On Fri, Jun 22, 2001 at 10:22:47AM -0400, Anthony Eden wrote:
> I would like to extend the VelocityContext class and override the put (and
> remove) methods to provide locking behavior so that some reserved keys
> cannot be put into the context.  My question is how do I notify callers of
> the methods that the key and value pair cannot be placed into the context?
> One possibility is to use the returned Object from the put() method as the
> success identifier by returning the inserted value if the put succeeds or
> null if it fails, but this is not how the Context contract is really
defined
> (it is supposed to return the previous value or null at least that is my
> impression.)  Another possibility is to fail silently, but that doesn't
seem
> like a very nice thing to do.  :-)
>
> Any thoughts?
>
> Sincerely,
> Anthony Eden

How about throwing an IllegalArgumentException or a custom exception?

Daniel

--
Daniel Rogers             | Email: iidan@ccwf.cc.utexas.edu
Web Development Person    | Please, no spam. I have some from last year.

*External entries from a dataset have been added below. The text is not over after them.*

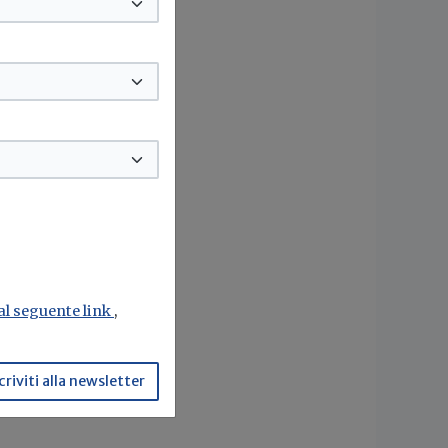
 al seguente link
,
criviti alla newsletter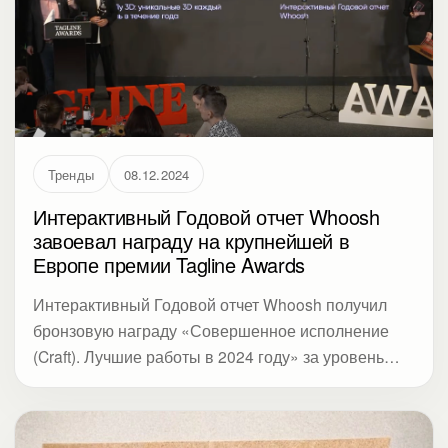
Тренды
08.12.2024
Интерактивный Годовой отчет Whoosh
завоевал награду на крупнейшей в
Европе премии Tagline Awards
Интерактивный Годовой отчет Whoosh получил
бронзовую награду «Совершенное исполнение
(Craft). Лучшие работы в 2024 году» за уровень
дизайна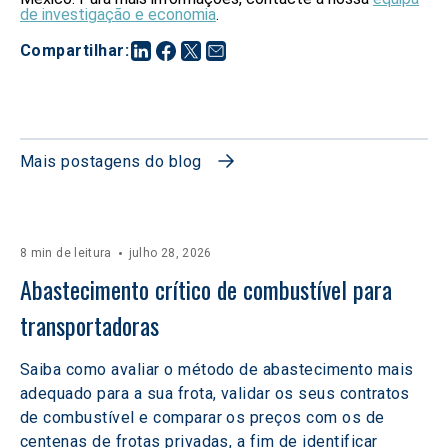
de investigação e economia
.
Compartilhar
:
Mais postagens do blog
8 min de leitura
julho 28, 2026
Abastecimento crítico de combustível para 
transportadoras
Saiba como avaliar o método de abastecimento mais
adequado para a sua frota, validar os seus contratos
de combustível e comparar os preços com os de
centenas de frotas privadas, a fim de identificar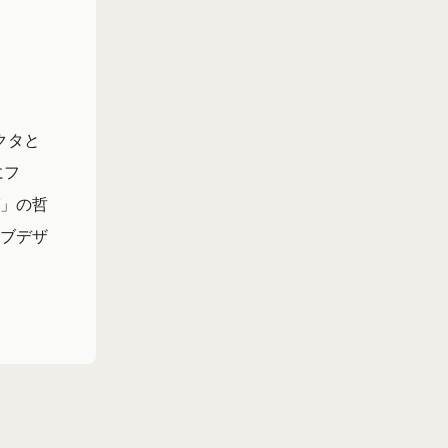
クタと
にフ
」の哲
ブデザ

Re: Extend VelocityContext

Posted by Daniel Rogers <ii...@ccwf.cc.utexas.edu>.
On Fri, Jun 22, 2001 at 10:22:47AM -0400, Anthony Eden wrote:
> I would like to extend the VelocityContext class and override the put (and
> remove) methods to provide locking behavior so that some reserved keys
> cannot be put into the context.  My question is how do I notify callers of
> the methods that the key and value pair cannot be placed into the context?
> One possibility is to use the returned Object from the put() method as the
> success identifier by returning the inserted value if the put succeeds or
> null if it fails, but this is not how the Context contract is really defined
> (it is supposed to return the previous value or null at least that is my
> impression.)  Another possibility is to fail silently, but that doesn't seem
> like a very nice thing to do.  :-)
> 
> Any thoughts?
> 
> Sincerely,
> Anthony Eden

How about throwing an IllegalArgumentException or a custom exception?

Daniel

--
Daniel Rogers             | Email: iidan@ccwf.cc.utexas.edu
Web Development Person    | Please, no spam. I have some from last year.

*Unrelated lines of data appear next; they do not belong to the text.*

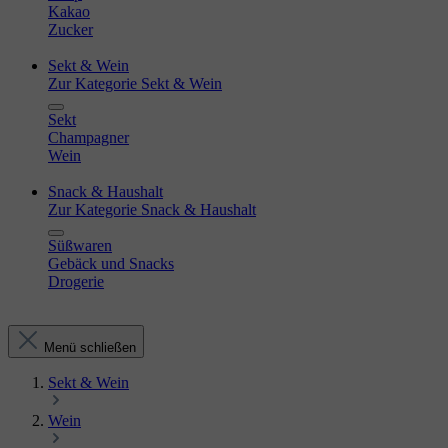
Kakao
Zucker
Sekt & Wein
Zur Kategorie Sekt & Wein
Sekt
Champagner
Wein
Snack & Haushalt
Zur Kategorie Snack & Haushalt
Süßwaren
Gebäck und Snacks
Drogerie
Menü schließen
Sekt & Wein
Wein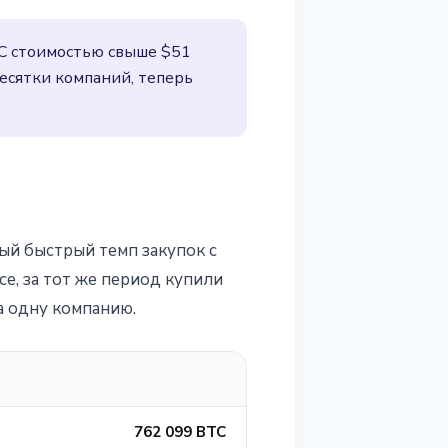
TC стоимостью свыше $51
есятки компаний, теперь
ый быстрый темп закупок с
се, за тот же период купили
а одну компанию.
762 099 BTC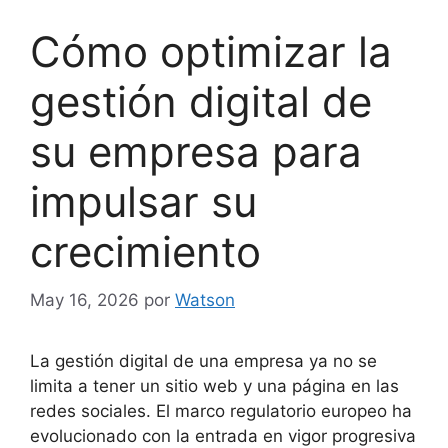
Cómo optimizar la
gestión digital de
su empresa para
impulsar su
crecimiento
May 16, 2026
por
Watson
La gestión digital de una empresa ya no se
limita a tener un sitio web y una página en las
redes sociales. El marco regulatorio europeo ha
evolucionado con la entrada en vigor progresiva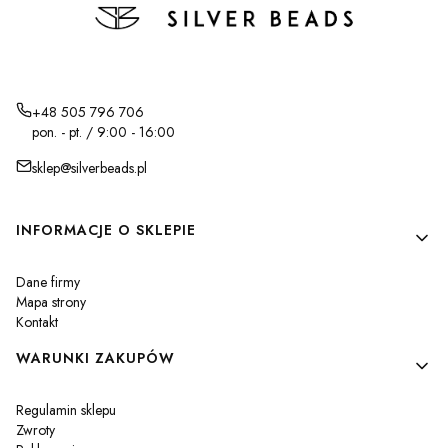
+48 505 796 706
pon. - pt. / 9:00 - 16:00
sklep@silverbeads.pl
Linki w stopce
INFORMACJE O SKLEPIE
Dane firmy
Mapa strony
Kontakt
WARUNKI ZAKUPÓW
Regulamin sklepu
Zwroty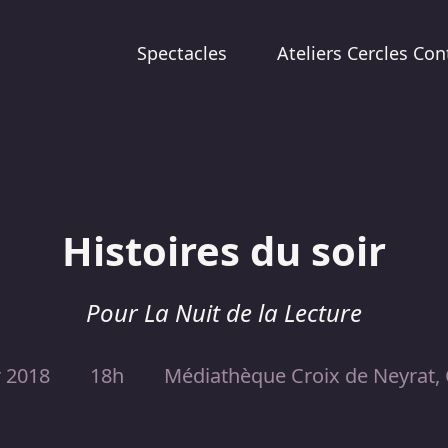
Spectacles
Ateliers Cercles Con
Histoires du soir
Pour La Nuit de la Lecture
r 2018
18h
Médiathèque Croix de Neyrat,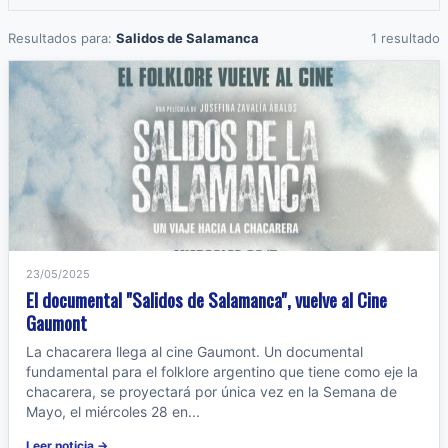
Resultados para:
Salidos de Salamanca
1 resultado
23/05/2025
El documental "Salidos de Salamanca", vuelve al Cine
Gaumont
La chacarera llega al cine Gaumont. Un documental
fundamental para el folklore argentino que tiene como eje la
chacarera, se proyectará por única vez en la Semana de
Mayo, el miércoles 28 en...
Leer noticia →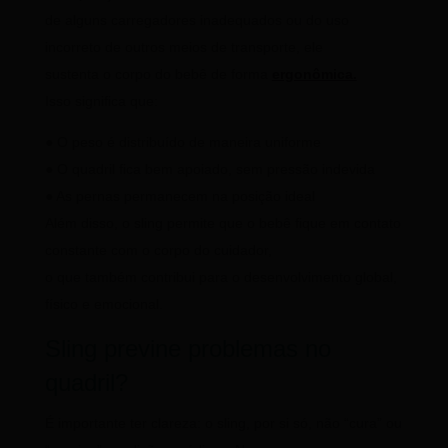
de alguns carregadores inadequados ou do uso
incorreto de outros meios de transporte, ele
sustenta o corpo do bebê de forma
ergonômica.
Isso significa que:
● O peso é distribuído de maneira uniforme
● O quadril fica bem apoiado, sem pressão indevida
● As pernas permanecem na posição ideal
Além disso, o sling permite que o bebê fique em contato
constante com o corpo do cuidador,
o que também contribui para o desenvolvimento global,
físico e emocional.
Sling previne problemas no
quadril?
É importante ter clareza: o sling, por si só, não “cura” ou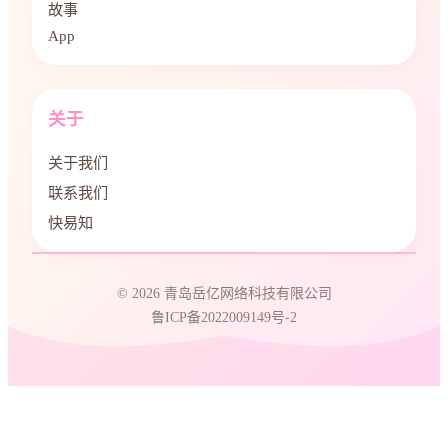
故事
App
关于
关于我们
联系我们
快易知
© 2026 青岛岳亿网络科技有限公司
鲁ICP备2022009149号-2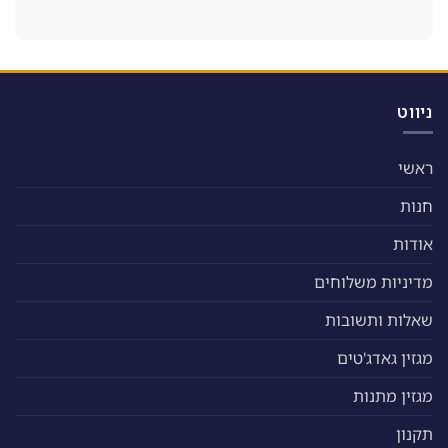
ניווט
ראשי
חנות
אודות
מדיניות משלוחים
שאלות ותשובות
מגזין גאדג'טים
מגזין מתנות
תקנון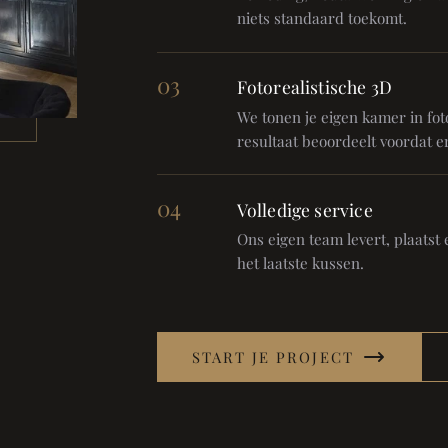
niets standaard toekomt.
03
Fotorealistische 3D
We tonen je eigen kamer in foto
resultaat beoordeelt voordat er
04
Volledige service
Ons eigen team levert, plaatst en
het laatste kussen.
START JE PROJECT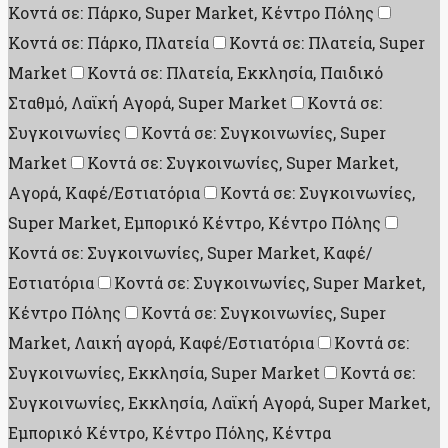
Κοντά σε: Πάρκο, Super Market, Κέντρο Πόλης
Κοντά σε: Πάρκο, Πλατεία
Κοντά σε: Πλατεία, Super
Market
Κοντά σε: Πλατεία, Εκκλησία, Παιδικό
Σταθμό, Λαϊκή Αγορά, Super Market
Κοντά σε:
Συγκοινωνίες
Κοντά σε: Συγκοινωνίες, Super
Market
Κοντά σε: Συγκοινωνίες, Super Market,
Aγορά, Καφέ/Εστιατόρια
Κοντά σε: Συγκοινωνίες,
Super Market, Εμπορικό Κέντρο, Κέντρο Πόλης
Κοντά σε: Συγκοινωνίες, Super Market, Καφέ/
Εστιατόρια
Κοντά σε: Συγκοινωνίες, Super Market,
Κέντρο Πόλης
Κοντά σε: Συγκοινωνίες, Super
Market, Λαική αγορά, Καφέ/Εστιατόρια
Κοντά σε:
Συγκοινωνίες, Εκκλησία, Super Market
Κοντά σε:
Συγκοινωνίες, Εκκλησία, Λαϊκή Αγορά, Super Market,
Εμπορικό Κέντρο, Κέντρο Πόλης, Κέντρα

Re: Extend VelocityContext

Posted by "Geir Magnusson Jr." <ge...@optonline.net>.
Anthony Eden wrote:
> 
> I would like to extend the VelocityContext class and override the put (and
> remove) methods to provide locking behavior so that some reserved keys
> cannot be put into the context.  My question is how do I notify callers of
> the methods that the key and value pair cannot be placed into the context?
> One possibility is to use the returned Object from the put() method as the
> success identifier by returning the inserted value if the put succeeds or
> null if it fails, but this is not how the Context contract is really defined
> (it is supposed to return the previous value or null at least that is my
> impression.)  Another possibility is to fail silently, but that doesn't seem
> like a very nice thing to do.  :-)
> 
> Any thoughts?

It should be very straightforward - the whole context system was
designed for this.

You can either extend VelocityContext, or just extend AbstractContext. 
I would probably try to extend AbstractContex, and thow an exception
when someone tried to tuck in something illegal.

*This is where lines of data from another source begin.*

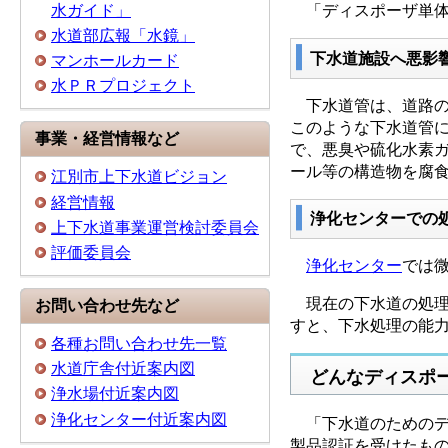
水ガイド」
「ディスポーザ単体
水道部広報「水鏡」
下水道施設へ悪影
マンホールカード
水ＰＲプロジェクト
下水道管は、道路の
このような下水道管
事業・経営情報など
で、悪臭や硫化水素
ール等の構造物を腐
江別市上下水道ビジョン
経営情報
浄化センターでの
上下水道事業運営検討委員会
評価委員会
浄化センター
では
現在の下水道の処理
お問い合わせ先など
すと、下水処理の能
各種お問い合わせ先一覧
水道庁舎付近案内図
どんなディスポ
浄水場付近案内図
浄化センター付近案内図
「下水道のためのデ
製品認証を受けたも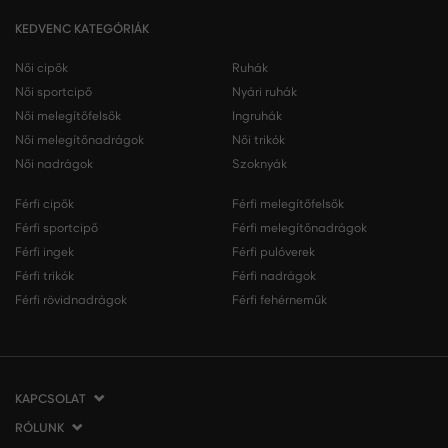
KEDVENC KATEGÓRIÁK
Női cipők
Ruhák
Női sportcipő
Nyári ruhák
Női melegítőfelsők
Ingruhák
Női melegítőnadrágok
Női trikók
Női nadrágok
Szoknyák
Férfi cipők
Férfi melegítőfelsők
Férfi sportcipő
Férfi melegítőnadrágok
Férfi ingek
Férfi pulóverek
Férfi trikók
Férfi nadrágok
Férfi rövidnadrágok
Férfi fehérneműk
KAPCSOLAT
RÓLUNK
VERMONT Services Slovakia s. r. o.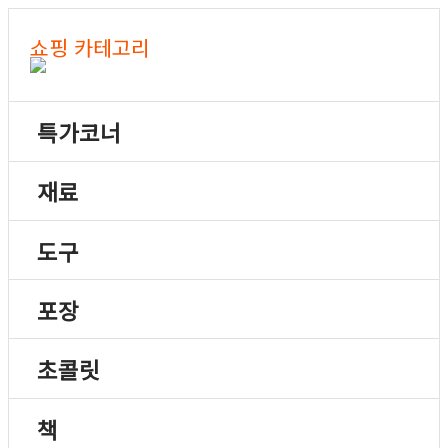
쇼핑 카테고리
특가코너
재료
도구
포장
초콜릿
책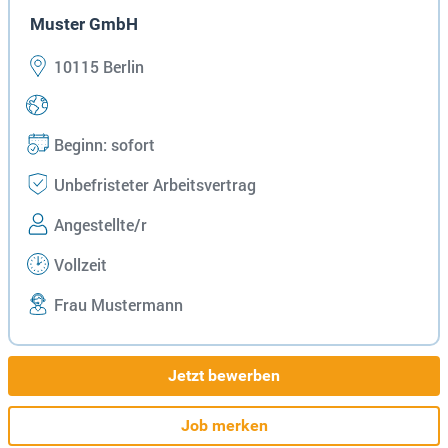
Muster GmbH
10115 Berlin
Beginn: sofort
Unbefristeter Arbeitsvertrag
Angestellte/r
Vollzeit
Frau Mustermann
Jetzt bewerben
Job merken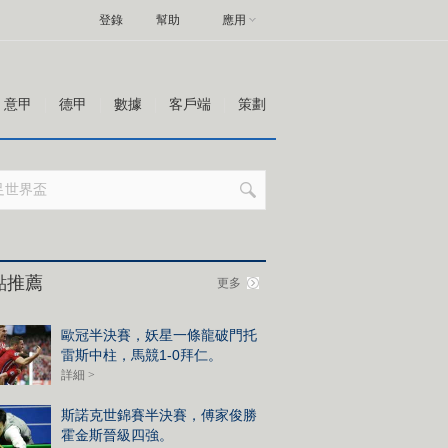
登錄
幫助
應用
意甲
德甲
數據
客戶端
策劃
點推薦
更多
歐冠半決賽，妖星一條龍破門托
雷斯中柱，馬競1-0拜仁。
詳細 >
斯諾克世錦賽半決賽，傅家俊勝
霍金斯晉級四強。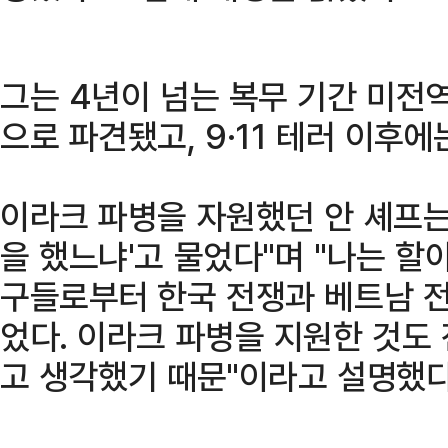
그는 4년이 넘는 복무 기간 미전
으로 파견됐고, 9·11 테러 이후에
이라크 파병을 자원했던 안 셰프는 
을 했느냐'고 물었다"며 "나는 할아
구들로부터 한국 전쟁과 베트남 전
었다. 이라크 파병을 지원한 것도
고 생각했기 때문"이라고 설명했다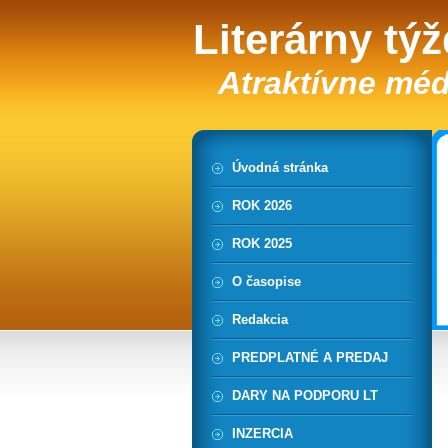
Literárny tý
Atraktívne méd
Úvodná stránka
ROK 2026
ROK 2025
O časopise
Redakcia
PREDPLATNÉ A PREDAJ
DARY NA PODPORU LT
INZERCIA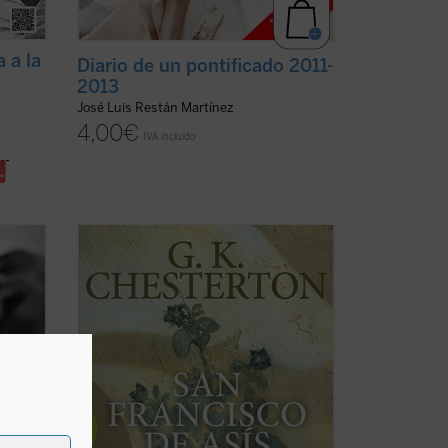
a a la
Diario de un pontificado 2011-
2013
José Luis Restán Martínez
4,00
€
IVA incluido
rnos
«Me dirijo al hombre de la calle,
un
escéptico pero también comprensivo, y
El
mi única esperanza, bastante vaga por
os de
cierto, es que si abordo la biografía de
ermos
este gran santo por el lado llamativo y
es
popular que evidentemente tiene, tal vez
logre que ...
(ver ficha)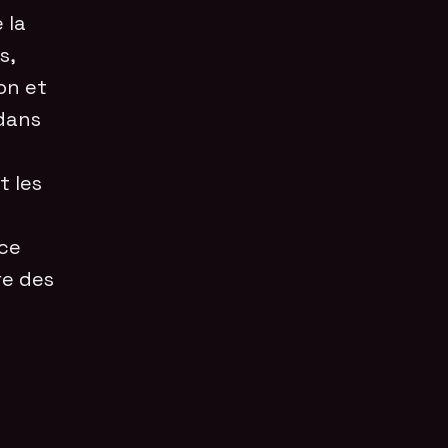
 la
s,
on et
dans
t les
ce
re des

Of course, that would not be handled well in the template - rendering
will stop - since a #set() is effectively a put(), and there is no
EventHandler for that.

My guess is that you would then catch your exceptio during the merge(),
so you would know what happened.

geir

-- 
Geir Magnusson Jr.                           geirm@optonline.net
System and Software Consulting
Developing for the web?  See http://jakarta.apache.org/velocity/
You have a genius for suggesting things I've come a cropper with!